**Items listed in a dataset:**
▽

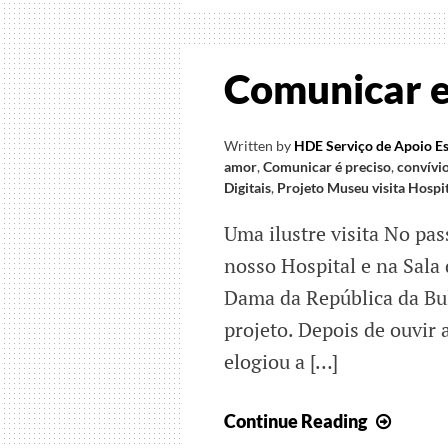
Espíri
de
Natal
Comunicar 
Written by
HDE Serviço de Apoio Es
amor
,
Comunicar é preciso
,
convívi
Digitais
,
Projeto Museu visita Hospi
Uma ilustre visita No pas
nosso Hospital e na Sala 
Dama da República da Bul
projeto. Depois de ouvir
elogiou a […]
Comun
Continue Reading
em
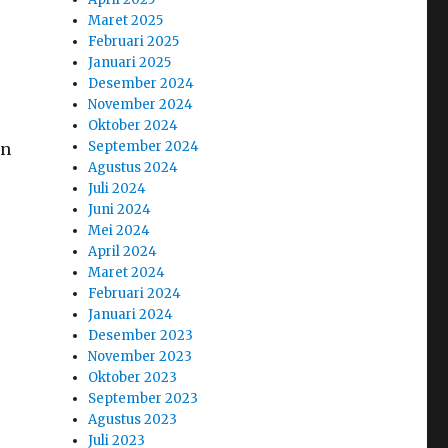
Maret 2025
Februari 2025
Januari 2025
Desember 2024
November 2024
Oktober 2024
September 2024
an
Agustus 2024
Juli 2024
Juni 2024
Mei 2024
April 2024
Maret 2024
Februari 2024
Januari 2024
Desember 2023
November 2023
Oktober 2023
September 2023
Agustus 2023
Juli 2023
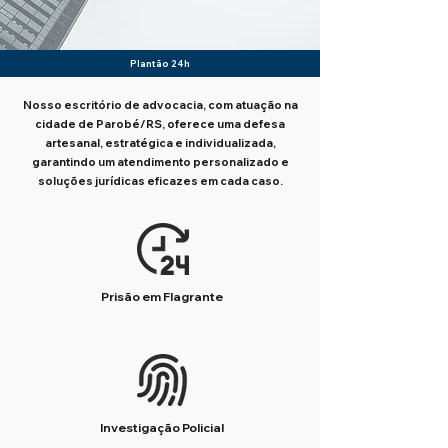
Plantão 24h
Nosso escritório de advocacia, com atuação na
cidade de Parobé/RS, oferece uma defesa
artesanal, estratégica e individualizada,
garantindo um atendimento personalizado e
soluções jurídicas eficazes em cada caso.
Prisão em Flagrante
Investigação Policial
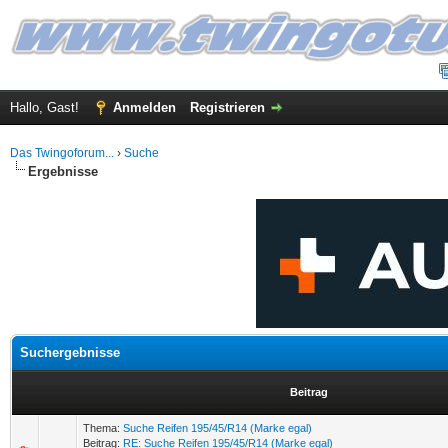
Hallo, Gast!
Anmelden
Registrieren
Das Twingoforum...
›
Suche
Ergebnisse
Suchergebnisse
Beitrag
Thema:
Suche Reifen 195/45/R14 (Marke egal)
Beitrag:
RE: Suche Reifen 195/45/R14 (Marke egal)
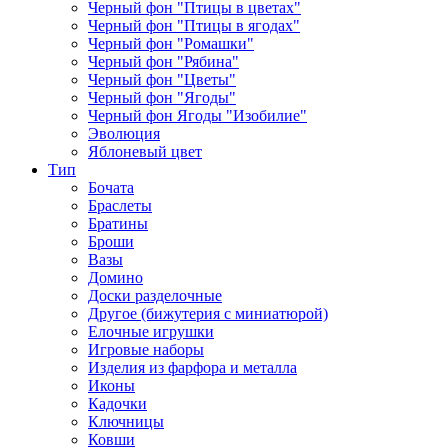
Черный фон "Птицы в цветах"
Черный фон "Птицы в ягодах"
Черный фон "Ромашки"
Черный фон "Рябина"
Черный фон "Цветы"
Черный фон "Ягоды"
Черный фон Ягоды "Изобилие"
Эволюция
Яблоневый цвет
Тип
Бочата
Браслеты
Братины
Броши
Вазы
Домино
Доски разделочные
Другое (бижутерия с миниатюрой)
Елочные игрушки
Игровые наборы
Изделия из фарфора и металла
Иконы
Кадочки
Ключницы
Ковши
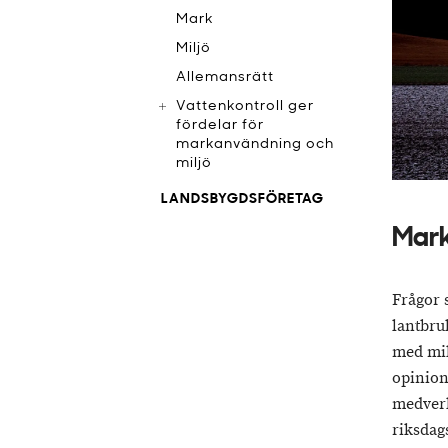
Mark
Miljö
Allemansrätt
Vattenkontroll ger
fördelar för
markanvändning och
miljö
LANDSBYGDSFÖRETAG
Mark
Frågor 
lantbru
med mil
opinion
medverk
riksdag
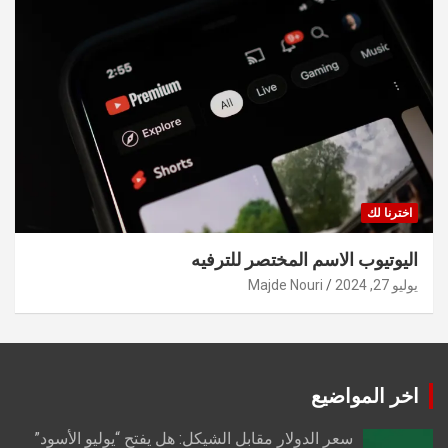
اخترنا لك
اليوتيوب الاسم المختصر للترفيه
يوليو 27, 2024
Majde Nouri
اخر المواضيع
سعر الدولار مقابل الشيكل: هل يفتح “يوليو الأسود”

△

Output each entry above word for word. The pictures stay out.

**ANSWER FOR THE TASK:**
Espíri
de
Natal
Comunicar 
Written by
HDE Serviço de Apoio Es
amor
,
Comunicar é preciso
,
convívi
Digitais
,
Projeto Museu visita Hospi
Uma ilustre visita No pas
nosso Hospital e na Sala 
Dama da República da Bul
projeto. Depois de ouvir
elogiou a […]
Comun
Continue Reading
em
Maret 2025
Februari 2025
Januari 2025
Desember 2024
November 2024
Oktober 2024
September 2024
an
Agustus 2024
Juli 2024
Juni 2024
Mei 2024
April 2024
Maret 2024
Februari 2024
Januari 2024
Desember 2023
November 2023
Oktober 2023
September 2023
Agustus 2023
Juli 2023
Plantão 24h
Nosso escritório de advocacia, com atuação na
cidade de Parobé/RS, oferece uma defesa
artesanal, estratégica e individualizada,
garantindo um atendimento personalizado e
soluções jurídicas eficazes em cada caso.
Prisão em Flagrante
Investigação Policial
Hallo, Gast!
Anmelden
Registrieren
Das Twingoforum...
›
Suche
Ergebnisse
Suchergebnisse
Beitrag
Thema:
Suche Reifen 195/45/R14 (Marke egal)
Beitrag:
RE: Suche Reifen 195/45/R14 (Marke egal)
Черный фон "Птицы в цветах"
Черный фон "Птицы в ягодах"
Черный фон "Ромашки"
Черный фон "Рябина"
Черный фон "Цветы"
Черный фон "Ягоды"
Черный фон Ягоды "Изобилие"
Эволюция
Яблоневый цвет
Тип
Бочата
Браслеты
Братины
Броши
Вазы
Домино
Доски разделочные
Другое (бижутерия с миниатюрой)
Елочные игрушки
Игровые наборы
Изделия из фарфора и металла
Иконы
Кадочки
Ключницы
Ковши
Mark
Miljö
Allemansrätt
Vattenkontroll ger
fördelar för
markanvändning och
miljö
LANDSBYGDSFÖRETAG
Mark
Frågor 
lantbru
med mil
opinion
medverk
riksdag
اخترنا لك
اليوتيوب الاسم المختصر للترفيه
يوليو 27, 2024
Majde Nouri
اخر المواضيع
سعر الدولار مقابل الشيكل: هل يفتح “يوليو الأسود”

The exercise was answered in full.